Characteristic Description Transport System
Adaptability Elements adapt to the action of other components and to changes in their environment. Transport companies competing in offering services.
Self-organization Autonomous adaptation to changing conditions as a result of the adaptability of the individual components. Routing. Supply chain management.
Attractors A recognizable dynamic state of a system that may continuously reappear. Land use. Transport terminals.
Non-linearity Changes in one property or component may have a disproportionately large effect on another property or component. Congestion. Distruptions.
Phase transition A system's behavior may change radically, and sometimes irreversibly, when a certain “tipping point” or phase transition point is reached. Containerization. Peak oil.
Source: adapted from OECD (2009) "Applications of Complexity Science for Public Policy: New Tools for Finding Unanticipated Consequences and Unrealized Opportunities", Global Science Forum.
Complex Systems and Transportation
Transportation, as a complex system, shares many of its characteristics, including:
  • Adaptability. This is a standard characteristic that is best reflected by the concept of competition where transport firms adapt to their competitors and to other socioeconomic changes (demand).
  • Self-organization. Routing within a transport network is representative of the characteristic of self-organization as the intermodal sequence is the outcome of the consideration of all the respective advantages of modes and terminals. Supply chain management is also illustrative of self-organization as sourcing and distribution strategies change to reflect complex changes in input and distribution costs.
  • Attractors. Represent the stable components of the transport system having a long term influence on the nature and extent of flows. Land use is a particularly stable component of spatial interactions since its characteristic are slow to change. The same applies to transport terminals that are long term locations in the convergence of flows.
  • Non-linearity. Congestion is a good example of a non-linear characteristic of transportation as each degree of additional congestion results in exponential delays. Various disruptions over transport networks are also an instance of non-linearity as a relatively simple event such as the shutting down of an airport hub (e.g. a snow storm) will trigger disproportionate disruptions through the whole network.
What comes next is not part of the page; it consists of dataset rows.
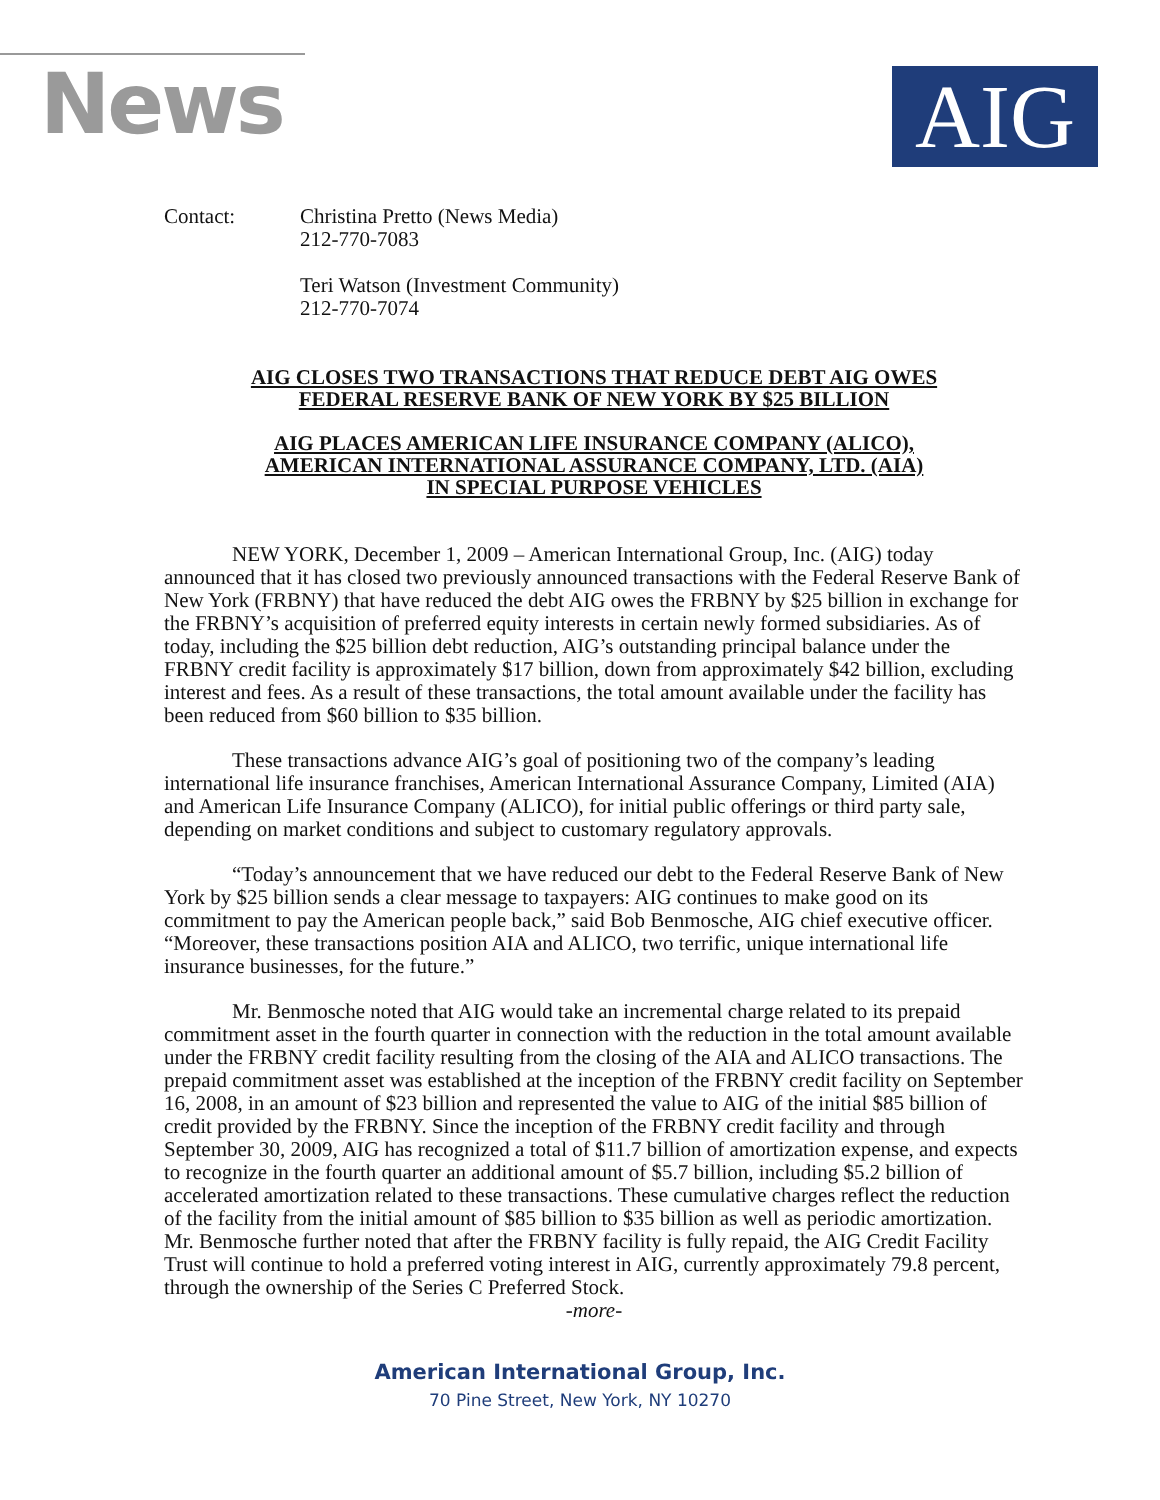News AIG
Contact: Christina Pretto (News Media)
212-770-7083
Teri Watson (Investment Community)
212-770-7074
AIG CLOSES TWO TRANSACTIONS THAT REDUCE DEBT AIG OWES
FEDERAL RESERVE BANK OF NEW YORK BY $25 BILLION
AIG PLACES AMERICAN LIFE INSURANCE COMPANY (ALICO),
AMERICAN INTERNATIONAL ASSURANCE COMPANY, LTD. (AIA)
IN SPECIAL PURPOSE VEHICLES
NEW YORK, December 1, 2009 – American International Group, Inc. (AIG) today announced that it has closed two previously announced transactions with the Federal Reserve Bank of New York (FRBNY) that have reduced the debt AIG owes the FRBNY by $25 billion in exchange for the FRBNY’s acquisition of preferred equity interests in certain newly formed subsidiaries. As of today, including the $25 billion debt reduction, AIG’s outstanding principal balance under the FRBNY credit facility is approximately $17 billion, down from approximately $42 billion, excluding interest and fees. As a result of these transactions, the total amount available under the facility has been reduced from $60 billion to $35 billion.
These transactions advance AIG’s goal of positioning two of the company’s leading international life insurance franchises, American International Assurance Company, Limited (AIA) and American Life Insurance Company (ALICO), for initial public offerings or third party sale, depending on market conditions and subject to customary regulatory approvals.
“Today’s announcement that we have reduced our debt to the Federal Reserve Bank of New York by $25 billion sends a clear message to taxpayers: AIG continues to make good on its commitment to pay the American people back,” said Bob Benmosche, AIG chief executive officer. “Moreover, these transactions position AIA and ALICO, two terrific, unique international life insurance businesses, for the future.”
Mr. Benmosche noted that AIG would take an incremental charge related to its prepaid commitment asset in the fourth quarter in connection with the reduction in the total amount available under the FRBNY credit facility resulting from the closing of the AIA and ALICO transactions. The prepaid commitment asset was established at the inception of the FRBNY credit facility on September 16, 2008, in an amount of $23 billion and represented the value to AIG of the initial $85 billion of credit provided by the FRBNY. Since the inception of the FRBNY credit facility and through September 30, 2009, AIG has recognized a total of $11.7 billion of amortization expense, and expects to recognize in the fourth quarter an additional amount of $5.7 billion, including $5.2 billion of accelerated amortization related to these transactions. These cumulative charges reflect the reduction of the facility from the initial amount of $85 billion to $35 billion as well as periodic amortization. Mr. Benmosche further noted that after the FRBNY facility is fully repaid, the AIG Credit Facility Trust will continue to hold a preferred voting interest in AIG, currently approximately 79.8 percent, through the ownership of the Series C Preferred Stock.
-more-
American International Group, Inc.
70 Pine Street, New York, NY 10270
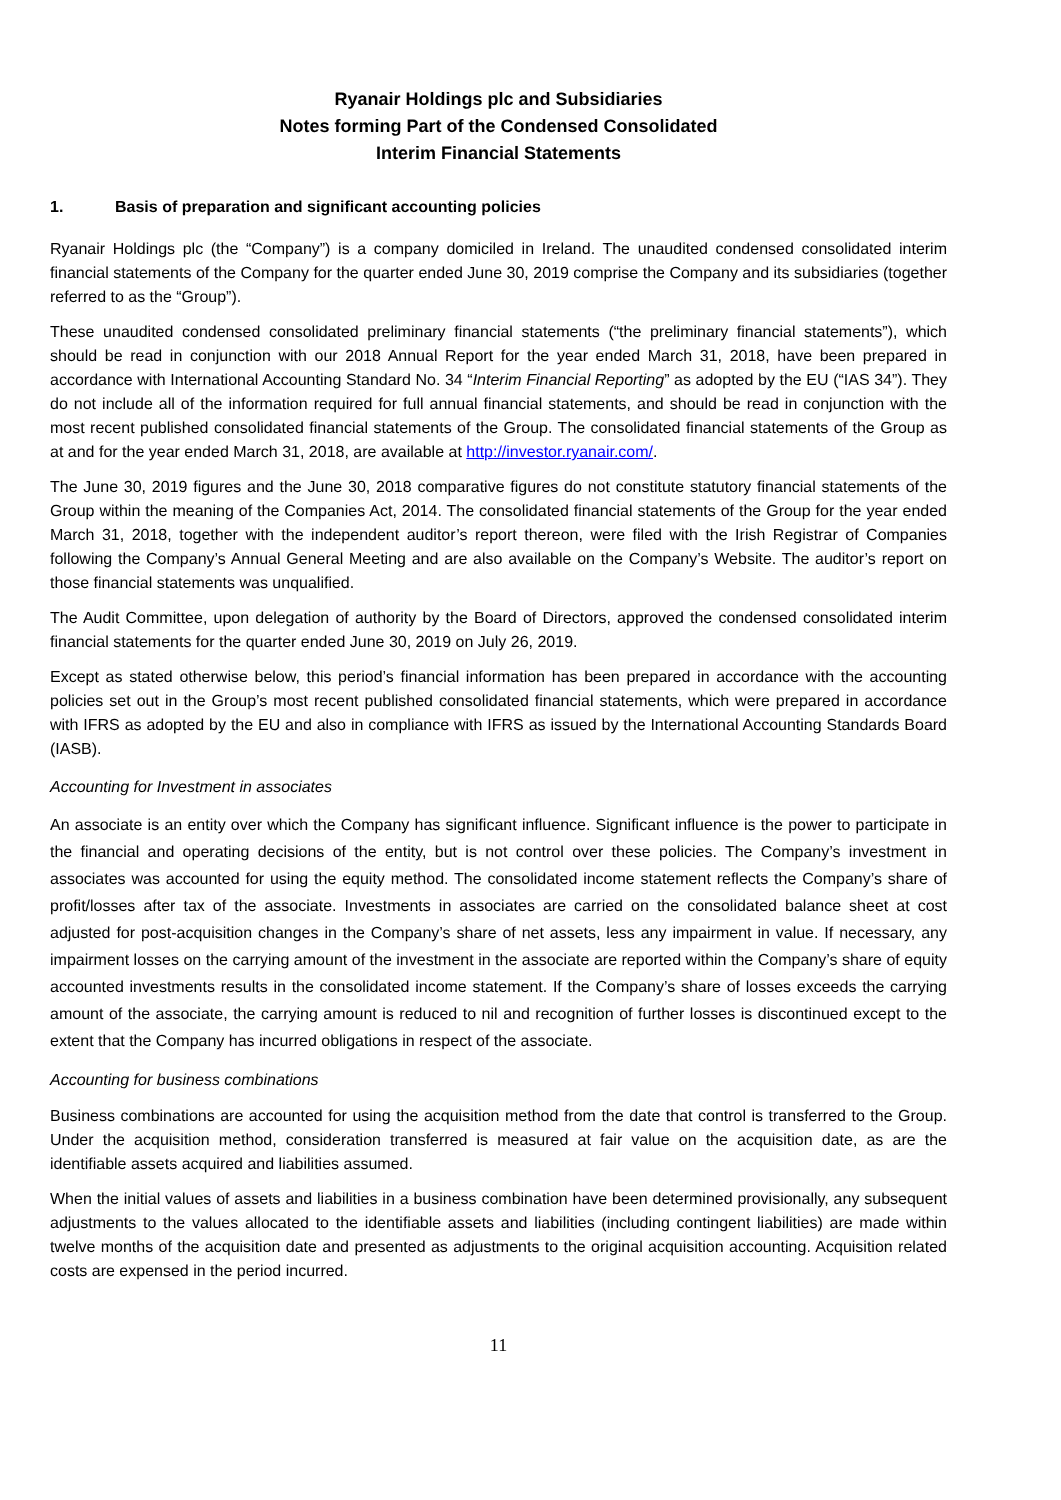Ryanair Holdings plc and Subsidiaries
Notes forming Part of the Condensed Consolidated
Interim Financial Statements
1. Basis of preparation and significant accounting policies
Ryanair Holdings plc (the “Company”) is a company domiciled in Ireland. The unaudited condensed consolidated interim financial statements of the Company for the quarter ended June 30, 2019 comprise the Company and its subsidiaries (together referred to as the “Group”).
These unaudited condensed consolidated preliminary financial statements (“the preliminary financial statements”), which should be read in conjunction with our 2018 Annual Report for the year ended March 31, 2018, have been prepared in accordance with International Accounting Standard No. 34 “Interim Financial Reporting” as adopted by the EU (“IAS 34”). They do not include all of the information required for full annual financial statements, and should be read in conjunction with the most recent published consolidated financial statements of the Group. The consolidated financial statements of the Group as at and for the year ended March 31, 2018, are available at http://investor.ryanair.com/.
The June 30, 2019 figures and the June 30, 2018 comparative figures do not constitute statutory financial statements of the Group within the meaning of the Companies Act, 2014. The consolidated financial statements of the Group for the year ended March 31, 2018, together with the independent auditor’s report thereon, were filed with the Irish Registrar of Companies following the Company’s Annual General Meeting and are also available on the Company’s Website. The auditor’s report on those financial statements was unqualified.
The Audit Committee, upon delegation of authority by the Board of Directors, approved the condensed consolidated interim financial statements for the quarter ended June 30, 2019 on July 26, 2019.
Except as stated otherwise below, this period’s financial information has been prepared in accordance with the accounting policies set out in the Group’s most recent published consolidated financial statements, which were prepared in accordance with IFRS as adopted by the EU and also in compliance with IFRS as issued by the International Accounting Standards Board (IASB).
Accounting for Investment in associates
An associate is an entity over which the Company has significant influence. Significant influence is the power to participate in the financial and operating decisions of the entity, but is not control over these policies. The Company’s investment in associates was accounted for using the equity method. The consolidated income statement reflects the Company’s share of profit/losses after tax of the associate. Investments in associates are carried on the consolidated balance sheet at cost adjusted for post-acquisition changes in the Company’s share of net assets, less any impairment in value. If necessary, any impairment losses on the carrying amount of the investment in the associate are reported within the Company’s share of equity accounted investments results in the consolidated income statement. If the Company’s share of losses exceeds the carrying amount of the associate, the carrying amount is reduced to nil and recognition of further losses is discontinued except to the extent that the Company has incurred obligations in respect of the associate.
Accounting for business combinations
Business combinations are accounted for using the acquisition method from the date that control is transferred to the Group. Under the acquisition method, consideration transferred is measured at fair value on the acquisition date, as are the identifiable assets acquired and liabilities assumed.
When the initial values of assets and liabilities in a business combination have been determined provisionally, any subsequent adjustments to the values allocated to the identifiable assets and liabilities (including contingent liabilities) are made within twelve months of the acquisition date and presented as adjustments to the original acquisition accounting. Acquisition related costs are expensed in the period incurred.
11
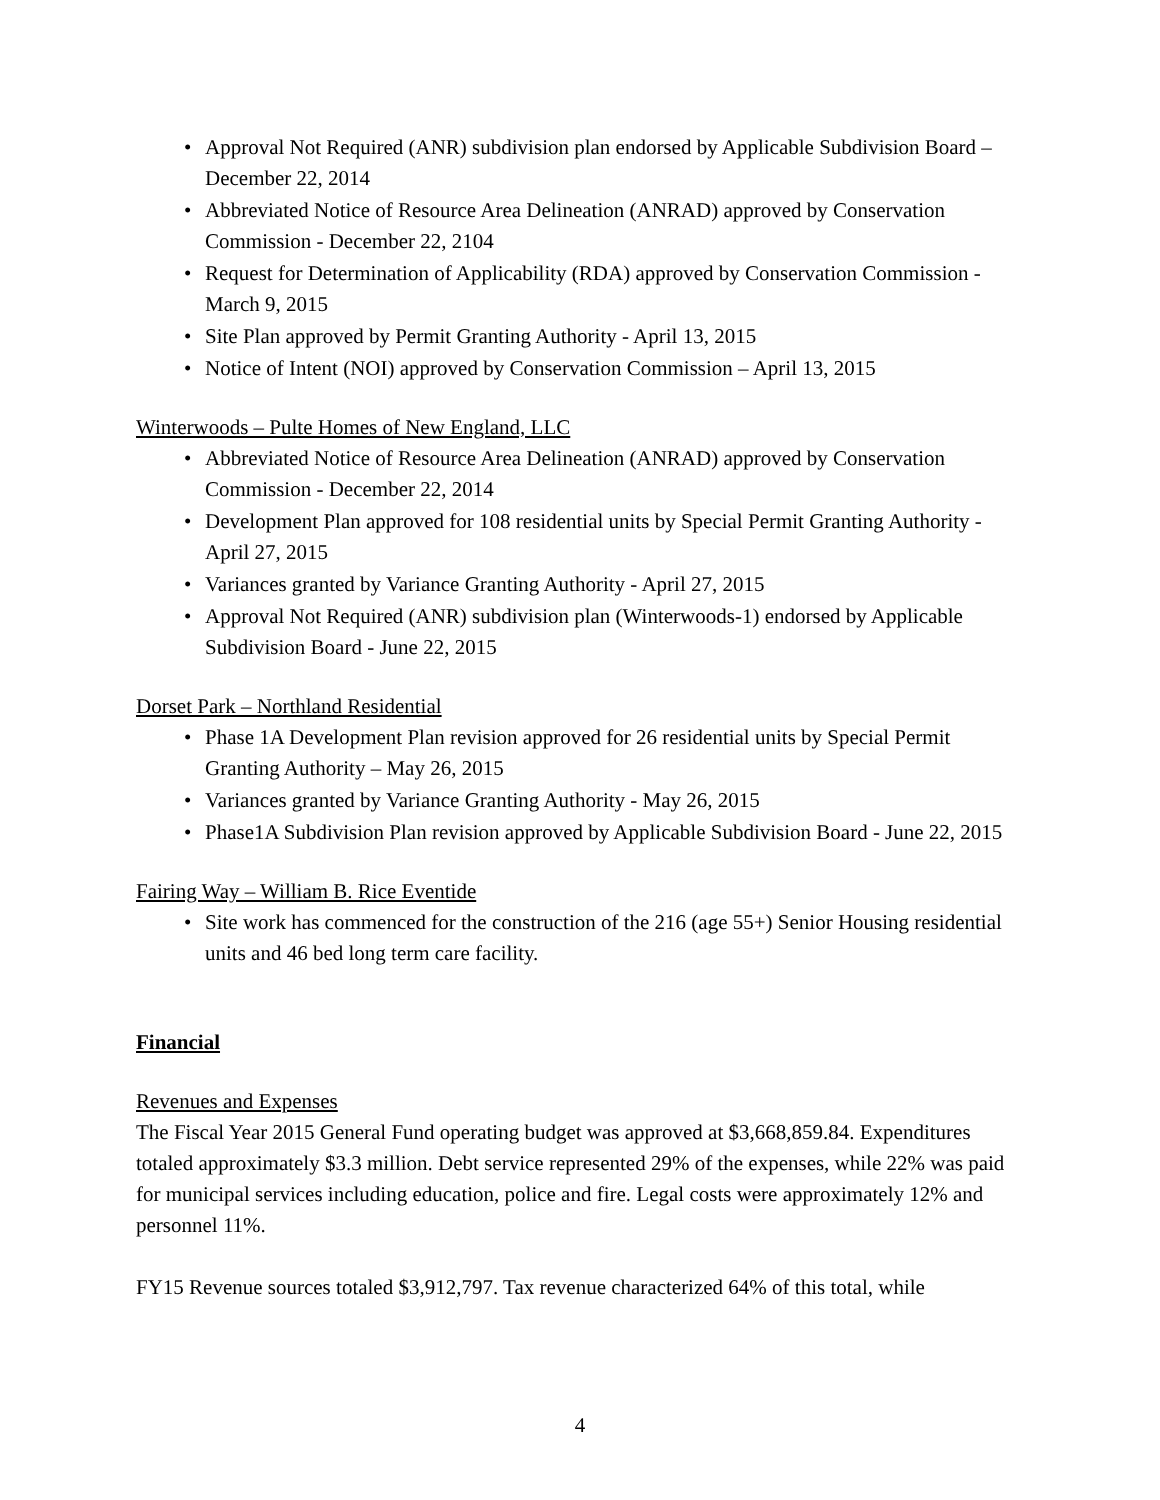Approval Not Required (ANR) subdivision plan endorsed by Applicable Subdivision Board – December 22, 2014
Abbreviated Notice of Resource Area Delineation (ANRAD) approved by Conservation Commission - December 22, 2104
Request for Determination of Applicability (RDA) approved by Conservation Commission - March 9, 2015
Site Plan approved by Permit Granting Authority - April 13, 2015
Notice of Intent (NOI) approved by Conservation Commission – April 13, 2015
Winterwoods – Pulte Homes of New England, LLC
Abbreviated Notice of Resource Area Delineation (ANRAD) approved by Conservation Commission - December 22, 2014
Development Plan approved for 108 residential units by Special Permit Granting Authority - April 27, 2015
Variances granted by Variance Granting Authority - April 27, 2015
Approval Not Required (ANR) subdivision plan (Winterwoods-1) endorsed by Applicable Subdivision Board - June 22, 2015
Dorset Park – Northland Residential
Phase 1A Development Plan revision approved for 26 residential units by Special Permit Granting Authority – May 26, 2015
Variances granted by Variance Granting Authority - May 26, 2015
Phase1A Subdivision Plan revision approved by Applicable Subdivision Board - June 22, 2015
Fairing Way – William B. Rice Eventide
Site work has commenced for the construction of the 216 (age 55+) Senior Housing residential units and 46 bed long term care facility.
Financial
Revenues and Expenses
The Fiscal Year 2015 General Fund operating budget was approved at $3,668,859.84. Expenditures totaled approximately $3.3 million. Debt service represented 29% of the expenses, while 22% was paid for municipal services including education, police and fire. Legal costs were approximately 12% and personnel 11%.
FY15 Revenue sources totaled $3,912,797. Tax revenue characterized 64% of this total, while
4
  • Phase transition. There are several events that may trigger substantial changes in transport systems. One type relates to technological (or technical) innovations that historically have been paradigm shifts for transportation system. For instance, containerization is linked to entirely new flow patterns, modes and terminals. Issues related to peak oil are also considered to be a highly susceptible factor triggering a phase transition for 21st century transport systems.